→ **Text for analysis**:
- c. 1981
- Born: Christopher Michael Gable 13 March 1940 London, England, U.K.
- Died: 23 October 1998 (aged 58) Yorkshire, England, U.K.
- Occupations: Actor Dancer
- Spouse: Carole Needham ​(m. 1961)​
- Children: 2

= Christopher Gable =

English ballet dancer, choreographer, and actor (1940–1998)

Christopher Michael Gable, CBE (13 March 1940 – 23 October 1998) was an English ballet dancer, choreographer and actor.

== Life and career ==
=== Dance career ===
Born in London, Gable studied at the Royal Ballet School, joining the Sadler's Wells Royal Ballet in 1957. He was promoted to soloist in 1959 and principal in 1961.

Gable's roles included Romeo in the Kenneth MacMillan production of Romeo and Juliet, Mercury in Offenbach's comic operetta Orpheus in the Underworld, a production that was filmed and released on DVD, and Colas in La fille mal gardée. Gable frequently partnered with Lynn Seymour. Gable suffered from a chronic rheumatoid condition in his feet and left the Royal Ballet in 1967 to pursue a career in acting.

=== Screen acting career ===
Gable appeared in a number of television and film productions directed by Ken Russell. These included Song of Summer (1968) and Dance of the Seven Veils (1970) for BBC television, and the films Women in Love (1969), The Music Lovers (1971), The Boy Friend (1971), The Lair of the White Worm (1988), and The Rainbow (1989). His other roles included John, valet and friend of Prince Edward, in the Cinderella film musical The Slipper and the Rose (1976), the composer Peter Cornelius in Wagner (1983), Mercury in the BBC television production of Orpheus in the Underworld (1983), ambiguous villain Sharaz Jek in the Doctor Who serial The Caves of Androzani (1984), and Arthur Ainsley in the miniseries A Woman of Substance (1985).

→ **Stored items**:
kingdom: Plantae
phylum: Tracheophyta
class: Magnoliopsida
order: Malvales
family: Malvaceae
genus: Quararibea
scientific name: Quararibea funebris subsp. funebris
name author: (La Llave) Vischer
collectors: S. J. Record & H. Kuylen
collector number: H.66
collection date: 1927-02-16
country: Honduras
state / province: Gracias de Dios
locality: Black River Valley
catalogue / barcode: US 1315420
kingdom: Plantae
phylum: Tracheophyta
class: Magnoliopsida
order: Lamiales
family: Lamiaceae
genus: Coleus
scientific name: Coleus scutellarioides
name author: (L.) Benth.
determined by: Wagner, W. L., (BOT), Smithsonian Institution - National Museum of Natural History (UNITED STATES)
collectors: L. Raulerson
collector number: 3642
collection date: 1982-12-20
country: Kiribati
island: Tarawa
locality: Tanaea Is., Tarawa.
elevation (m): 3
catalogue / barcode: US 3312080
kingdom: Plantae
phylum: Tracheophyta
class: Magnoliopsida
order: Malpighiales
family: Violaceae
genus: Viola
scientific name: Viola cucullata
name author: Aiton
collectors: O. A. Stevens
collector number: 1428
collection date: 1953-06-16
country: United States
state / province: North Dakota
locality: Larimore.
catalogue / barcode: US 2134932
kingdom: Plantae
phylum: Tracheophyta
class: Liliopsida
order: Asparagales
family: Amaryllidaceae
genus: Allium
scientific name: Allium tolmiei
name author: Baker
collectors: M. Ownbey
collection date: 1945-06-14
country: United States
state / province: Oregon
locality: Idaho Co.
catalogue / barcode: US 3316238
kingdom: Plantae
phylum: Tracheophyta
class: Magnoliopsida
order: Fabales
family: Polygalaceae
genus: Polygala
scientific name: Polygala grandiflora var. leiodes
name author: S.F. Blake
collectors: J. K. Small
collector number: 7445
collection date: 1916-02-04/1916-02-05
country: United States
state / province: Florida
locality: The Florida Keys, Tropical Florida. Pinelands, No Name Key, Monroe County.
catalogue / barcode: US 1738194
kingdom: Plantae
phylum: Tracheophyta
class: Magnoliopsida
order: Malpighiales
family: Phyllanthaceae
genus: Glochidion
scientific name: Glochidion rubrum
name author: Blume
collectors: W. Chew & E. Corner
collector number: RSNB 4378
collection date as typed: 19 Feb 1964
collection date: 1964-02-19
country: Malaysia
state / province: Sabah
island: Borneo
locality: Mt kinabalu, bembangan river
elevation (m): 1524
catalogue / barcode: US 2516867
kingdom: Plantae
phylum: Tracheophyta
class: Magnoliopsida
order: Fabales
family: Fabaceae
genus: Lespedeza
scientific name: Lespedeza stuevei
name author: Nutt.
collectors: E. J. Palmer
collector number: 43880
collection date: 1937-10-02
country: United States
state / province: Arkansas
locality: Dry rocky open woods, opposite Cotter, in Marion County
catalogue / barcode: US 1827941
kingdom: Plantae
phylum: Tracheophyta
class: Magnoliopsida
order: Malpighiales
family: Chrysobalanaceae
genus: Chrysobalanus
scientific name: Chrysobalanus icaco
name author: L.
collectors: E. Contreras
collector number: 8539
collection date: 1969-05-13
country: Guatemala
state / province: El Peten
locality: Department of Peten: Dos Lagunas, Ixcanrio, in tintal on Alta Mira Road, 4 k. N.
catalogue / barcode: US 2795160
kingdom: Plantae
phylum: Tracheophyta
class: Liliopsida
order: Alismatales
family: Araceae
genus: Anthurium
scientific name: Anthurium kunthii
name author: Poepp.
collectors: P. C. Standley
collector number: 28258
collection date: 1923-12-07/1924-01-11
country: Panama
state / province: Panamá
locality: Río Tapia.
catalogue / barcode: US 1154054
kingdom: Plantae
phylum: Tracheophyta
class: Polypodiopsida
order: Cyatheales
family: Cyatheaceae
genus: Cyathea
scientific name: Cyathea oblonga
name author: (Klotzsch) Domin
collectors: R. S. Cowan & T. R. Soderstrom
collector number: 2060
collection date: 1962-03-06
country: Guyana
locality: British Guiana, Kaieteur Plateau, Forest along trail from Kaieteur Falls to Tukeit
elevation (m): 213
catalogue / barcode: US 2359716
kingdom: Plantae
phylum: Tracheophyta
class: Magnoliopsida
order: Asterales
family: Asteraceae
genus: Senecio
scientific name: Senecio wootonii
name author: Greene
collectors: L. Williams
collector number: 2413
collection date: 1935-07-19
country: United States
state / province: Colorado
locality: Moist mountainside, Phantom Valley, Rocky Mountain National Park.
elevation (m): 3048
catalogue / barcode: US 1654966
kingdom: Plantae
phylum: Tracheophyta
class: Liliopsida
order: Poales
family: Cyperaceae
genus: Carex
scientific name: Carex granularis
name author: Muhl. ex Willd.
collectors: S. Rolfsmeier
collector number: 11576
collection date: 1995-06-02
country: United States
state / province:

→ **What you will do**: According to the Christopher Gable text, why did Gable leave the Royal Ballet in 1967? Answer in one to three sentences. Use only the text to respond.

→ **Answer box**: Gable left the Royal Ballet in 1967 to pursue a career in acting. The same sentence notes that he suffered from a chronic rheumatoid condition in his feet.